Text excerpt —
— Start —

The wetting behavior of nanomaterials such as carbon nanotubes (CNT), graphene, graphyne, nanoparticles, and nanoengineered surfaces is an area of intense experimental and theoretical research activity [3, 4, 5]. Intermolecular interactions are of crucial importance for controlling nanoscale material behavior in various aspects of nanotechnology, nanodevices, and their applications. Other areas of research include the flow of liquids inside nanochannels, tuning of nanotube forests and arrays for modifying wetting characteristics, development of nanogrippers for manipulating carbon nanotubes for electro-mechanical devices, nanoscale surface treatments for producing hydrophilic or superhydrophobic surfaces [6].
Several advanced optical or microscopic experimental techniques are being used for nanoscale wetting investigations. While the macroscopic contact angle at the solid-liquid interface can be measured using conventional optical techniques, advanced microscopic or indirect techniques are required for micro and nanoscale investigations. It is also a common practice to determine an “effective contact angle” at nanoscale distances due to limited/poor contact at the liquid meniscus, confinement issues, and the influence of long-range forces [7].

— End —

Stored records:
— Start —

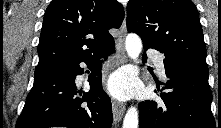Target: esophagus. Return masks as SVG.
I'll return each mask as SVG.
<instances>
[{"instance_id": "34e87169", "label": "esophagus", "mask_w": 221, "mask_h": 128, "mask_svg": "<svg viewBox=\"0 0 221 128\" xmlns=\"http://www.w3.org/2000/svg\"><path fill=\"white\" fill-rule=\"evenodd\" d=\"M127 30H126V19L124 18L121 28L119 30V35L116 41V54L119 63H124L127 61V56L125 52V38H126ZM112 111L114 120L119 121L124 112L125 105L122 102L117 100L112 101Z\"/></svg>"}]
</instances>
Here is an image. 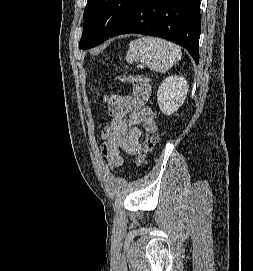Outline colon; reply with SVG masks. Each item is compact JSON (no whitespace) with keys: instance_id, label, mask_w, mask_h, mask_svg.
<instances>
[{"instance_id":"1","label":"colon","mask_w":253,"mask_h":271,"mask_svg":"<svg viewBox=\"0 0 253 271\" xmlns=\"http://www.w3.org/2000/svg\"><path fill=\"white\" fill-rule=\"evenodd\" d=\"M133 80L138 83H147V81L142 77H135ZM159 138V134H153L147 137L144 149L138 159V164L144 163L151 156L159 142Z\"/></svg>"}]
</instances>
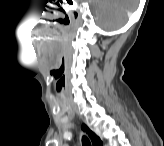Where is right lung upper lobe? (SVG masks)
Returning <instances> with one entry per match:
<instances>
[{"label": "right lung upper lobe", "instance_id": "cb5924a9", "mask_svg": "<svg viewBox=\"0 0 164 146\" xmlns=\"http://www.w3.org/2000/svg\"><path fill=\"white\" fill-rule=\"evenodd\" d=\"M83 129L89 134L94 146L102 145L100 138L96 136L86 125L83 126Z\"/></svg>", "mask_w": 164, "mask_h": 146}]
</instances>
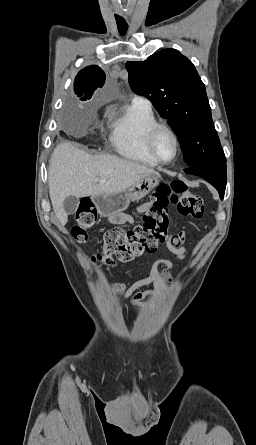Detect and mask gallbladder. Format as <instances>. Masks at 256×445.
<instances>
[{
    "label": "gallbladder",
    "instance_id": "obj_1",
    "mask_svg": "<svg viewBox=\"0 0 256 445\" xmlns=\"http://www.w3.org/2000/svg\"><path fill=\"white\" fill-rule=\"evenodd\" d=\"M79 199L75 196H68L63 201V207L67 214H74L78 208Z\"/></svg>",
    "mask_w": 256,
    "mask_h": 445
}]
</instances>
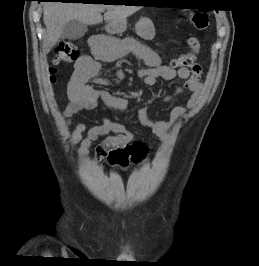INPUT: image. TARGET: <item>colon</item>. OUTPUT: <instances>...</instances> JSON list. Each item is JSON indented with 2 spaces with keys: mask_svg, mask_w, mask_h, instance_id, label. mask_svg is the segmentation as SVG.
<instances>
[{
  "mask_svg": "<svg viewBox=\"0 0 259 266\" xmlns=\"http://www.w3.org/2000/svg\"><path fill=\"white\" fill-rule=\"evenodd\" d=\"M190 20L194 27L198 30H205L208 28V16L202 12L190 14ZM189 52L180 55L172 60L171 65L174 68H189L195 65L197 55L200 50V44L195 37H190L187 40ZM80 50L78 46L71 40H61L56 47L54 55V65L72 63L79 59ZM56 68H51V73H55ZM148 149L146 145L141 142H134L122 149L113 151L109 156V162L112 164H119L126 166L130 162L138 164L141 163L147 155Z\"/></svg>",
  "mask_w": 259,
  "mask_h": 266,
  "instance_id": "obj_1",
  "label": "colon"
}]
</instances>
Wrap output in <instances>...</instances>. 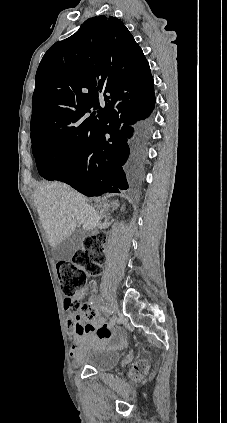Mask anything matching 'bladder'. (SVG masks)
Segmentation results:
<instances>
[{"label": "bladder", "mask_w": 227, "mask_h": 423, "mask_svg": "<svg viewBox=\"0 0 227 423\" xmlns=\"http://www.w3.org/2000/svg\"><path fill=\"white\" fill-rule=\"evenodd\" d=\"M121 354L115 349L106 351H97L85 357L78 362L83 363L86 367L92 368L100 373H110L120 364Z\"/></svg>", "instance_id": "31cf9c89"}]
</instances>
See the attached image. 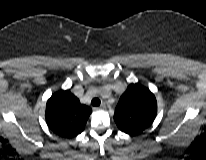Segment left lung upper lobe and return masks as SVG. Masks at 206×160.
I'll return each mask as SVG.
<instances>
[{
	"label": "left lung upper lobe",
	"instance_id": "obj_1",
	"mask_svg": "<svg viewBox=\"0 0 206 160\" xmlns=\"http://www.w3.org/2000/svg\"><path fill=\"white\" fill-rule=\"evenodd\" d=\"M157 114L154 94L141 84H130L115 109L114 120L124 133L135 136L151 126Z\"/></svg>",
	"mask_w": 206,
	"mask_h": 160
}]
</instances>
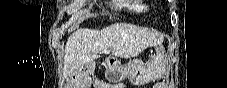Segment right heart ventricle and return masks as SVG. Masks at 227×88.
Wrapping results in <instances>:
<instances>
[{"mask_svg": "<svg viewBox=\"0 0 227 88\" xmlns=\"http://www.w3.org/2000/svg\"><path fill=\"white\" fill-rule=\"evenodd\" d=\"M140 1L138 0H113L114 8L118 11L140 12Z\"/></svg>", "mask_w": 227, "mask_h": 88, "instance_id": "obj_1", "label": "right heart ventricle"}]
</instances>
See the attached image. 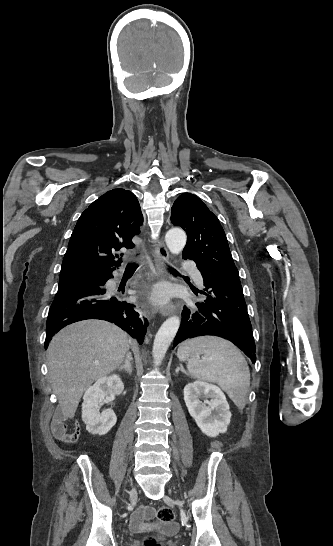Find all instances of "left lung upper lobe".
<instances>
[{"label":"left lung upper lobe","mask_w":333,"mask_h":546,"mask_svg":"<svg viewBox=\"0 0 333 546\" xmlns=\"http://www.w3.org/2000/svg\"><path fill=\"white\" fill-rule=\"evenodd\" d=\"M171 222L187 232L183 256L192 258L216 277L239 278L218 218L197 196L180 195L173 204Z\"/></svg>","instance_id":"obj_1"}]
</instances>
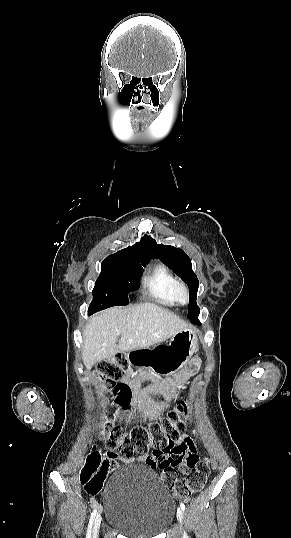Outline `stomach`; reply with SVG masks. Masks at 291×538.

— End —

Instruction — In the passage on nanoscale wetting, write out the wording from "Several advanced optical" to "long-range forces [7]." with no changes.

Solved exercise —
Several advanced optical or microscopic experimental techniques are being used for nanoscale wetting investigations. While the macroscopic contact angle at the solid-liquid interface can be measured using conventional optical techniques, advanced microscopic or indirect techniques are required for micro and nanoscale investigations. It is also a common practice to determine an “effective contact angle” at nanoscale distances due to limited/poor contact at the liquid meniscus, confinement issues, and the influence of long-range forces [7].